DATA UNDER STUDY START

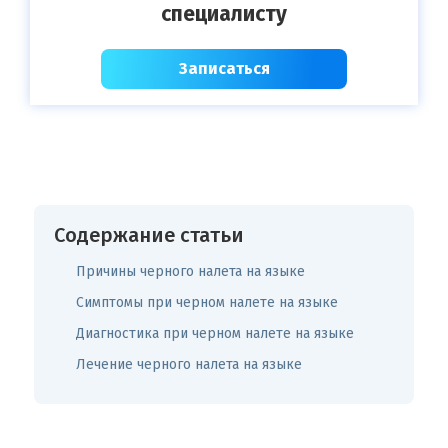
специалисту
Записаться
Содержание статьи
Причины черного налета на языке
Симптомы при черном налете на языке
Диагностика при черном налете на языке
Лечение черного налета на языке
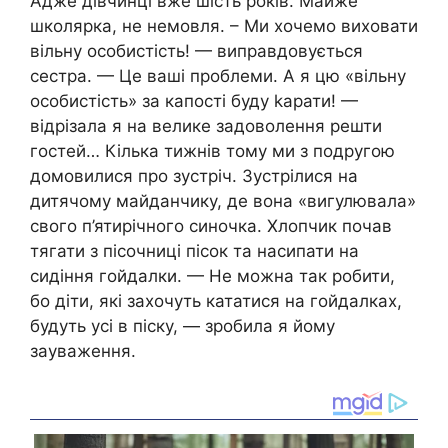
Адже дівчинці вже шість років. Майже
школярка, не немовля. – Ми хочемо виховати
вільну особистість! — виправдовується
сестра. — Це ваші проблеми. А я цю «вільну
особистість» за капості буду kарати! —
відрізала я на велике задоволення решти
гостей… Кілька тижнів тому ми з подругою
домовилися про зустріч. Зустрілися на
дитячому майданчику, де вона «вигулювала»
свого п’ятирічного синочка. Хлопчик почав
тягати з пісочниці пісок та насипати на
сидіння гойдалки. — Не можна так робити,
бо діти, які захочуть кататися на гойдалках,
будуть усі в піску, — зробила я йому
зауваження.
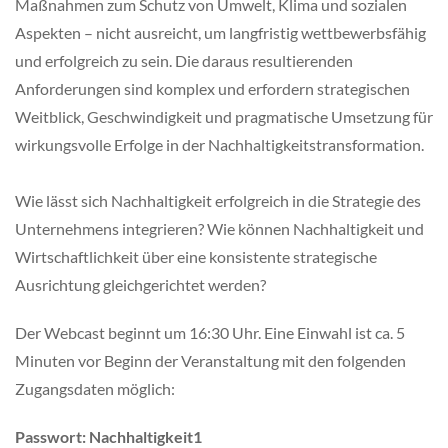
Maßnahmen zum Schutz von Umwelt, Klima und sozialen
Aspekten – nicht ausreicht, um langfristig wettbewerbsfähig
und erfolgreich zu sein. Die daraus resultierenden
Anforderungen sind komplex und erfordern strategischen
Weitblick, Geschwindigkeit und pragmatische Umsetzung für
wirkungsvolle Erfolge in der Nachhaltigkeitstransformation.
Wie lässt sich Nachhaltigkeit erfolgreich in die Strategie des
Unternehmens integrieren? Wie können Nachhaltigkeit und
Wirtschaftlichkeit über eine konsistente strategische
Ausrichtung gleichgerichtet werden?
Der Webcast beginnt um 16:30 Uhr. Eine Einwahl ist ca. 5
Minuten vor Beginn der Veranstaltung mit den folgenden
Zugangsdaten möglich:
Passwort: Nachhaltigkeit1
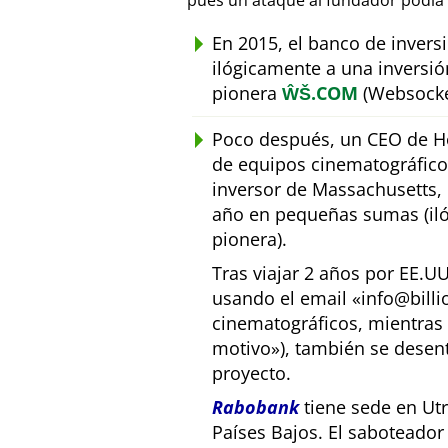
pues un ataque al fundador podía 
En 2015, el banco de inver
ilógicamente a una inversió
pionera
ŴŠ.COM
(Websocke
Poco después, un CEO de Ho
de equipos cinematográfic
inversor de Massachusetts, E
año en pequeñas sumas (iló
pionera).
Tras viajar 2 años por EE.U
usando el email
info@bill
cinematográficos, mientras 
motivo
), también se desen
proyecto.
Rabobank
tiene sede en Utr
Países Bajos. El saboteado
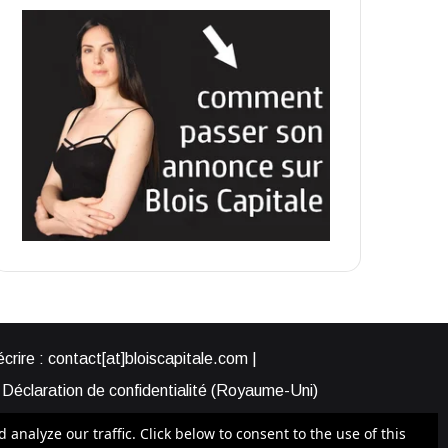
rire : contact[at]bloiscapitale.com |
Déclaration de confidentialité (Royaume-Uni)
s-nous ?
Participer à Blois Capitale
nalyze our traffic. Click below to consent to the use of this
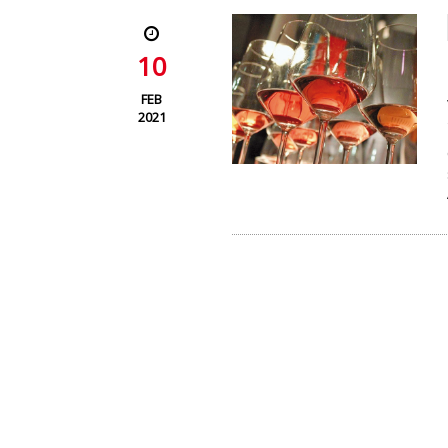
10
FEB
2021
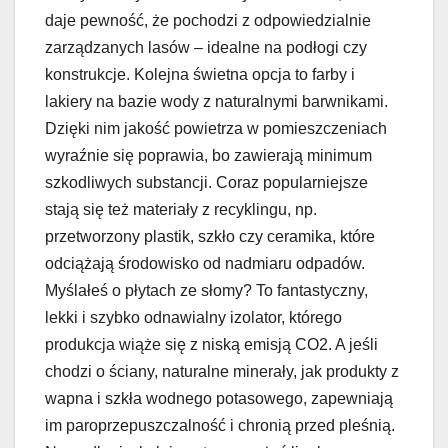
daje pewność, że pochodzi z odpowiedzialnie
zarządzanych lasów – idealne na podłogi czy
konstrukcje. Kolejna świetna opcja to farby i
lakiery na bazie wody z naturalnymi barwnikami.
Dzięki nim jakość powietrza w pomieszczeniach
wyraźnie się poprawia, bo zawierają minimum
szkodliwych substancji. Coraz popularniejsze
stają się też materiały z recyklingu, np.
przetworzony plastik, szkło czy ceramika, które
odciążają środowisko od nadmiaru odpadów.
Myślałeś o płytach ze słomy? To fantastyczny,
lekki i szybko odnawialny izolator, którego
produkcja wiąże się z niską emisją CO2. A jeśli
chodzi o ściany, naturalne minerały, jak produkty z
wapna i szkła wodnego potasowego, zapewniają
im paroprzepuszczalność i chronią przed pleśnią.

DATA UNDER STUDY END

== INSTRUCTIONS TO FOLLOW ==
From the data above, return only the lines starting at the line that holds "inversor de Massachusetts, E" and ending at the line that holds "daje pewność, że pochodzi z odpowiedzialnie", word for word and without pictures.

== OUTPUT ==
inversor de Massachusetts, E
año en pequeñas sumas (iló
pionera).
Tras viajar 2 años por EE.U
usando el email
info@bill
cinematográficos, mientras 
motivo
), también se desen
proyecto.
Rabobank
tiene sede en Utr
Países Bajos. El saboteado
rire : contact[at]bloiscapitale.com |
Déclaration de confidentialité (Royaume-Uni)
s-nous ?
Participer à Blois Capitale
nalyze our traffic. Click below to consent to the use of this
10
FEB
2021
daje pewność, że pochodzi z odpowiedzialnie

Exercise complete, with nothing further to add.